E’ per questo che per finanziare la manovra bisognerà reperire risorse da «tutto il sistema Paese», cioè «i privati, le aziende e soprattutto la pubblica amministrazione che sarà chiamata ad essere più performante e produttiva.
E sulla pubblica amministrazione, a partire dai ministeri, Giorgetti deve usare la mannaia, non il bisturi, visto che in un solo anno, da agosto 2023 ad agosto 2024, la spesa generata dai ministeri è passata da 662,8 miliardi di euro a 704,9 miliardi, ben 42 miliardi in più. A distinguersi nei cordoni della borsa caduti c’è proprio il ministero retto da Giorgetti, con il Mef passato da 433,6 a 464,5 miliardi, il ministero dell’Industria (da 10,9 a 14,6 mld) e il Lavoro (da 112,6 a 125,1 mld). Non solo i ministeri, ma anche gli organismi con autonomia di bilancio, come Tar e Consiglio di Stato (da 19,4 a 35,9 milioni di euro) la Corte dei conti (da 47,7 a 96,2 ml) o l’Agenzia per la sicurezza digitale (da 82,9 a ben 214,6 ml) o, ancora il Cnel sempre in predicato di liquidazione (passato da 2,1 a 3,9 ml, complice anche il ripristino delle indennità di carica per i suoi organi al vertice).
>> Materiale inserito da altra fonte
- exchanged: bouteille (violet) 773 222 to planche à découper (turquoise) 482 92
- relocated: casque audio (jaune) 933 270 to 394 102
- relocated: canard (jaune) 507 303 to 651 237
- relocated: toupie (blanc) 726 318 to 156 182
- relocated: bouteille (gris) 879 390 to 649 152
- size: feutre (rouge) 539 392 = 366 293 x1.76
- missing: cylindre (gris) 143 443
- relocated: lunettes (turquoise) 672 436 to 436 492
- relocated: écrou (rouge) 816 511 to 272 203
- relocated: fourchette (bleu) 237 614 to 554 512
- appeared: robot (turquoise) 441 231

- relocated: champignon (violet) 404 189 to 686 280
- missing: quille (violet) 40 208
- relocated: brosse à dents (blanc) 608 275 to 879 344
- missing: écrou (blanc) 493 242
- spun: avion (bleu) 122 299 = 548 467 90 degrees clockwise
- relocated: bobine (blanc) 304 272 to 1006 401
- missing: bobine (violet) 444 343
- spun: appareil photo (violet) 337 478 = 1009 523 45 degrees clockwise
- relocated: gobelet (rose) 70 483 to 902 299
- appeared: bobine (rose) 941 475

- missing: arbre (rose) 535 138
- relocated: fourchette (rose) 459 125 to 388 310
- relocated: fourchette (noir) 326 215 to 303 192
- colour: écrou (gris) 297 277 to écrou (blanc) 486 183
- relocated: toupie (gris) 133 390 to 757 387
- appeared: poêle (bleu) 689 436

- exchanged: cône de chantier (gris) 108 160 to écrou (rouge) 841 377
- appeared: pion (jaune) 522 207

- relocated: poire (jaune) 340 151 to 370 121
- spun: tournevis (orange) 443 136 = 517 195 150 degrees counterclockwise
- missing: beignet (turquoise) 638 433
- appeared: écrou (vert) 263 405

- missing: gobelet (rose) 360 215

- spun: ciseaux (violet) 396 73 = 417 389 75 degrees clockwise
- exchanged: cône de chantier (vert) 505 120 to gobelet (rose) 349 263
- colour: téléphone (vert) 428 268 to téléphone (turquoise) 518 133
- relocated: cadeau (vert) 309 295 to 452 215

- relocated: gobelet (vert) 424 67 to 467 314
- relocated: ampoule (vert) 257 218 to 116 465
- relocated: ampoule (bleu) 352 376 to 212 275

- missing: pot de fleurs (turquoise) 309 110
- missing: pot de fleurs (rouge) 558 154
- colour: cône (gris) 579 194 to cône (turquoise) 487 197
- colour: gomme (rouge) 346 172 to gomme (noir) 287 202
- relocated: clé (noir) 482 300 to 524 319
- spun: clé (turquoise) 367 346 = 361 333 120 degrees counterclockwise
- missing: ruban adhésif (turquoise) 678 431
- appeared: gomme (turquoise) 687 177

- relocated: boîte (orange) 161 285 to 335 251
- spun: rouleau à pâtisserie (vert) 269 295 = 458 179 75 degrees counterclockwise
Ma anche le varie autorità hanno scialato: l’Agcom passa da 161,9 a 171,9 ml, e il Garante della riservatezza personale da 92,5 a 102,5 ml.
Insomma, risparmiare si deve e si può senza ricorrere sempre a mettere le grinfie fiscali nelle tasche di imprese e cittadini. La politica inizi a dare l’esempio senza pavidità di perdere consenso elettorale.